### Attività A
Ricopia parola per parola il passo dell'estratto sulla RAF che va da "(versione tedesca)" fino a "alla loro liberazione." incluso.

### Estratto
========================================================================
CONTROINFORMAZIONE INTERNAZIONALE N.8

RIADEGUAMENTO STRATEGICO O LIQUIDAZIONE?

Il Partito Comunista di Spagna (ricostituito) interviene in merito al comunicato dalla RAF del 10 aprile 1992

(versione tedesca)

In una dichiarazione del 10 aprile scorso, l'organizzazione tedesca "Frazione Armata Rossa" (RAF) annunciava la sospensione della sua attività armata nei seguenti termini:

"Sospendiamo gli attacchi contro i principali rappresentanti dell'economia e dello stato a favore del processo che oggi è necessario".

In questo modo questa organizzazione rispondeva alla proposta, lanciata lo scorso gennaio dal Ministero di Giustizia, di liberare i prigionieri politici gravemente malati e quelli detenuti da più lungo tempo (alla condizione - non espressa in forma pubblica ed esplicita - che rinuncino apertamente all'uso della violenza e pongano fine alla lotta armata), ed esigeva l'immediata scarcerazione dei summenzionati prigionieri e il raggruppamento degli altri fino alla loro liberazione.

Nel suo comunicato la RAF si chiede "se lo Stato aprirà uno spazio per una soluzione politica" al problema della violenza e dei molti conflitti sociali presenti in Germania. E ancora: "da parte nostra abbiamo fatto oggi un passo ritirandoci dall'escalation dello scontro per aprire questo spazio politico. Ora dipende da come si comporterà lo stato".

La dichiarazione si conclude con la minaccia di riprendere le azioni armate se lo Stato prosegue con la medesima politica repressiva:

"Se quelli che hanno potere su questo processo distruggeranno tutto con la repressione e lo sterminio, se continuano la guerra contro gli oppressi, considereremo terminata la fase di blocco dell'escalation e non ci limiteremo ad osservare passivamente. Se non lasciano vivere noi e tutti quelli che lottano per una società più umana, allora devono sapere, di conseguenza, che nemmeno le loro èlite potranno vivere. Benché non sia nel nostro interesse, alla guerra si può solo rispondere con la guerra".
========================================================================
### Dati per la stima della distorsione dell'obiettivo
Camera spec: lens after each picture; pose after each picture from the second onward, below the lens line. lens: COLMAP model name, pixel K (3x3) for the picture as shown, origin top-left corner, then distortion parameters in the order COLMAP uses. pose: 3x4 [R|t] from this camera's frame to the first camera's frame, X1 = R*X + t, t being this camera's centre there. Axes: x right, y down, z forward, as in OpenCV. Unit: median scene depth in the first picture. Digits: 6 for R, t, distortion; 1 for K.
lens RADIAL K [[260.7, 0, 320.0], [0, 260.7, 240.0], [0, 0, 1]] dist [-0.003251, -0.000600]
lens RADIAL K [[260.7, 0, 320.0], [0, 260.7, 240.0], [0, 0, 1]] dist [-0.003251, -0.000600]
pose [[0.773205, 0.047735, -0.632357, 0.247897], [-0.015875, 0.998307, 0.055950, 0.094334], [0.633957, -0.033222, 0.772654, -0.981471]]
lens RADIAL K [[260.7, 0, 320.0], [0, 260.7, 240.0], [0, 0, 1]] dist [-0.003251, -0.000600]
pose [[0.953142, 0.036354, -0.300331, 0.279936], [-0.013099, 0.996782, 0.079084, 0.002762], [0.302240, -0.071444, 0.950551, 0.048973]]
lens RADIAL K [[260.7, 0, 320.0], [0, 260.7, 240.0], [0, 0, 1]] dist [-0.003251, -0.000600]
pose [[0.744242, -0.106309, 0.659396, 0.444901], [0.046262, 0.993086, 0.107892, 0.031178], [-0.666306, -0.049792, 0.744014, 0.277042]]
========================================================================
### Attività B
Riscrivi tutti i record come un elenco JSON di stringhe, con una stringa per ogni riga e senza le righe vuote.

### Soluzione A
(versione tedesca)

In una dichiarazione del 10 aprile scorso, l'organizzazione tedesca "Frazione Armata Rossa" (RAF) annunciava la sospensione della sua attività armata nei seguenti termini:

"Sospendiamo gli attacchi contro i principali rappresentanti dell'economia e dello stato a favore del processo che oggi è necessario".

In questo modo questa organizzazione rispondeva alla proposta, lanciata lo scorso gennaio dal Ministero di Giustizia, di liberare i prigionieri politici gravemente malati e quelli detenuti da più lungo tempo (alla condizione - non espressa in forma pubblica ed esplicita - che rinuncino apertamente all'uso della violenza e pongano fine alla lotta armata), ed esigeva l'immediata scarcerazione dei summenzionati prigionieri e il raggruppamento degli altri fino alla loro liberazione.

### Soluzione B
[
  "Camera spec: lens after each picture; pose after each picture from the second onward, below the lens line. lens: COLMAP model name, pixel K (3x3) for the picture as shown, origin top-left corner, then distortion parameters in the order COLMAP uses. pose: 3x4 [R|t] from this camera's frame to the first camera's frame, X1 = R*X + t, t being this camera's centre there. Axes: x right, y down, z forward, as in OpenCV. Unit: median scene depth in the first picture. Digits: 6 for R, t, distortion; 1 for K.",
  "lens RADIAL K [[260.7, 0, 320.0], [0, 260.7, 240.0], [0, 0, 1]] dist [-0.003251, -0.000600]",
  "lens RADIAL K [[260.7, 0, 320.0], [0, 260.7, 240.0], [0, 0, 1]] dist [-0.003251, -0.000600]",
  "pose [[0.773205, 0.047735, -0.632357, 0.247897], [-0.015875, 0.998307, 0.055950, 0.094334], [0.633957, -0.033222, 0.772654, -0.981471]]",
  "lens RADIAL K [[260.7, 0, 320.0], [0, 260.7, 240.0], [0, 0, 1]] dist [-0.003251, -0.000600]",
  "pose [[0.953142, 0.036354, -0.300331, 0.279936], [-0.013099, 0.996782, 0.079084, 0.002762], [0.302240, -0.071444, 0.950551, 0.048973]]",
  "lens RADIAL K [[260.7, 0, 320.0], [0, 260.7, 240.0], [0, 0, 1]] dist [-0.003251, -0.000600]",
  "pose [[0.744242, -0.106309, 0.659396, 0.444901], [0.046262, 0.993086, 0.107892, 0.031178], [-0.666306, -0.049792, 0.744014, 0.277042]]"
]